55.4.2 A Summary on Quality Assurance in Smart Factories
Smart factories are the next generation of manufacturing. Key feature of this new paradigm is that the process flows are not predefined in advance. Instead, the system decides autonomously depending on the current state and requirements at runtime how to put the given “recipe” into practice. However, this approach poses new challenges for quality assurance. As a consequence the quality assurance procedure has to be shifted into runtime.
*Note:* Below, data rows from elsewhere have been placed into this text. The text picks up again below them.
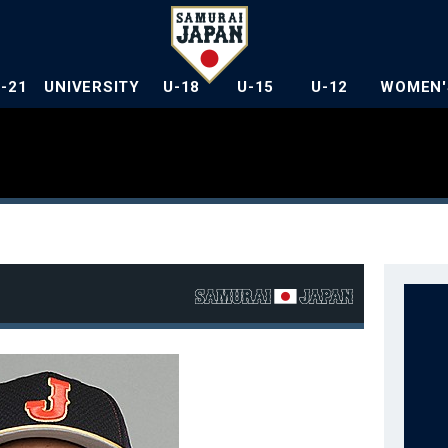
U-21
UNIVERSITY
U-18
U-15
U-12
WOMEN'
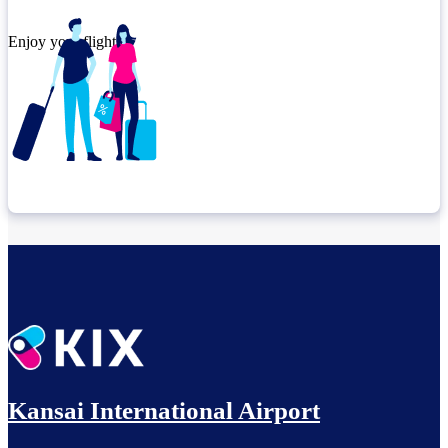
Enjoy your flight.
Check connection location
Relax until departure​
Kansai International Airport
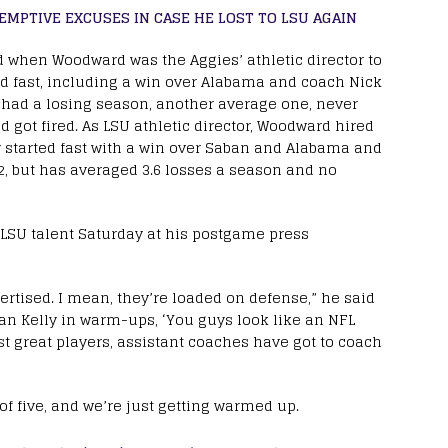
EMPTIVE EXCUSES IN CASE HE LOST TO LSU AGAIN
d when Woodward was the Aggies’ athletic director to
ed fast, including a win over Alabama and coach Nick
d, had a losing season, another average one, never
 got fired. As LSU athletic director, Woodward hired
ly started fast with a win over Saban and Alabama and
022, but has averaged 3.6 losses a season and no
ng LSU talent Saturday at his postgame press
ertised. I mean, they’re loaded on defense,” he said
rian Kelly in warm-ups, ‘You guys look like an NFL
t great players, assistant coaches have got to coach
 of five, and we’re just getting warmed up.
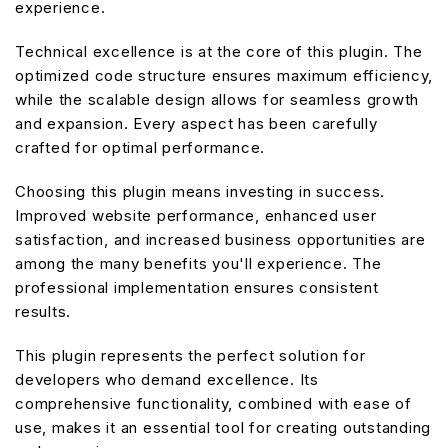
experience.
Technical excellence is at the core of this plugin. The
optimized code structure ensures maximum efficiency,
while the scalable design allows for seamless growth
and expansion. Every aspect has been carefully
crafted for optimal performance.
Choosing this plugin means investing in success.
Improved website performance, enhanced user
satisfaction, and increased business opportunities are
among the many benefits you'll experience. The
professional implementation ensures consistent
results.
This plugin represents the perfect solution for
developers who demand excellence. Its
comprehensive functionality, combined with ease of
use, makes it an essential tool for creating outstanding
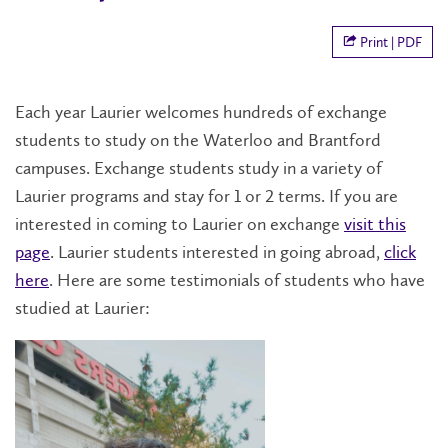
Print | PDF
Each year Laurier welcomes hundreds of exchange
students to study on the Waterloo and Brantford
campuses. Exchange students study in a variety of
Laurier programs and stay for 1 or 2 terms. If you are
interested in coming to Laurier on exchange
visit this
page
. Laurier students interested in going abroad,
click
here
. Here are some testimonials of students who have
studied at Laurier:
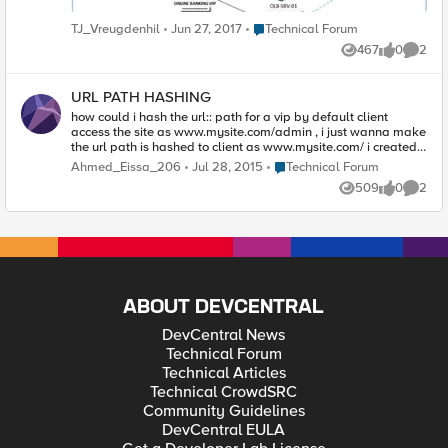
Place Technical Forum
TJ_Vreugdenhil
Jun 27, 2017
Technical Forum
467
0
2
Views
likes
Comme
URL PATH HASHING
how could i hash the url:: path for a vip by default client
access the site as www.mysite.com/admin , i just wanna make
the url path is hashed to client as www.mysite.com/ i created
an irule as when HTTP_RESPONSE { [CRYPTO::hash -alg
Place Technical Forum
Ahmed_Eissa_206
Jul 28, 2015
Technical Forum
sha384 [HTTP::path]] { } } but it didn`t work with me...
509
0
2
Views
likes
Comme
ABOUT DEVCENTRAL
DevCentral News
Technical Forum
Technical Articles
Technical CrowdSRC
Community Guidelines
DevCentral EULA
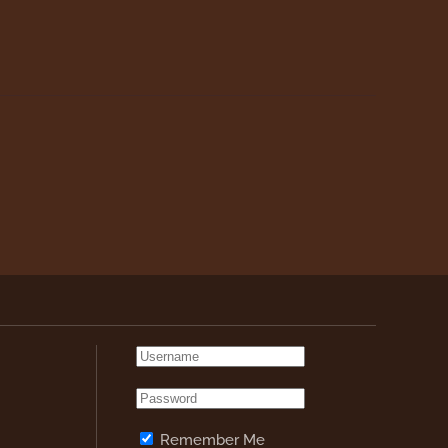
Remember Me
Accordingly, in this Section we listed three main challenges and resulting requirements which have to be considered when developing such quality assurance methods which can be applied at runtime: first, the methods have to process
the incoming data streams in real‐time; second, it should be possible that the processing tasks can be worked on in a distributed manner; third, to handle the volume of possible process flows, suitable compressing techniques are required, which build an adequate representation of all possible process flows.
A summary of the aforementioned challenges and resulting requirements for quality assurance methods in smart factories can be seen in Table 55.1. Table 55.1Challenges and resulting requirements for quality assurance methods in Smart Factories
Challenges
Resulting Requirements
Volume of Data
Real‐Time
Network Structure
Distributed
Volume of Possible Process Flows
Compressing
55.5 Conclusion & Outlook
In this Chapter, we discussed potential and challenges of systems with the ability to autonomously decide about their configuration and behavior. To this end, efficient transformation of available runtime data into evaluation of alternatives is of key importance. However, this new behavioral freedom yields new challenges for system analysis, scalability, transparency and quality assurance. We propose to move classic design time quality assurance activities such as non‐functional requirement engineering and system testing into runtime in order to enable coping with highly volatile system environments and requirements.
Autonomous systems are built in order to react to changes in the requirements on a much smaller time scale than is typically necessary for humans to be involved. This feature alone enables new possibilities for products and services like, e. g., “lot size one” production or coordinating production processes with the current market value of required goods. This is enabled by human experts defining relatively abstract goals for autonomous systems to strive after instead of engineering the complex process in‐detail. When the embraced observation, control and safety techniques prove to be working for these kinds of scenarios, one can think of entrusting autonomous systems with increasingly more broadly defined tasks and thus transferring growing amounts of business logic into the system’s requirements specification. Eventually, system autonomy typical for industry 4.0 may then be a feature that does not only affect production lines but also the way management decisions are made or what is even considered a management decision in the first place.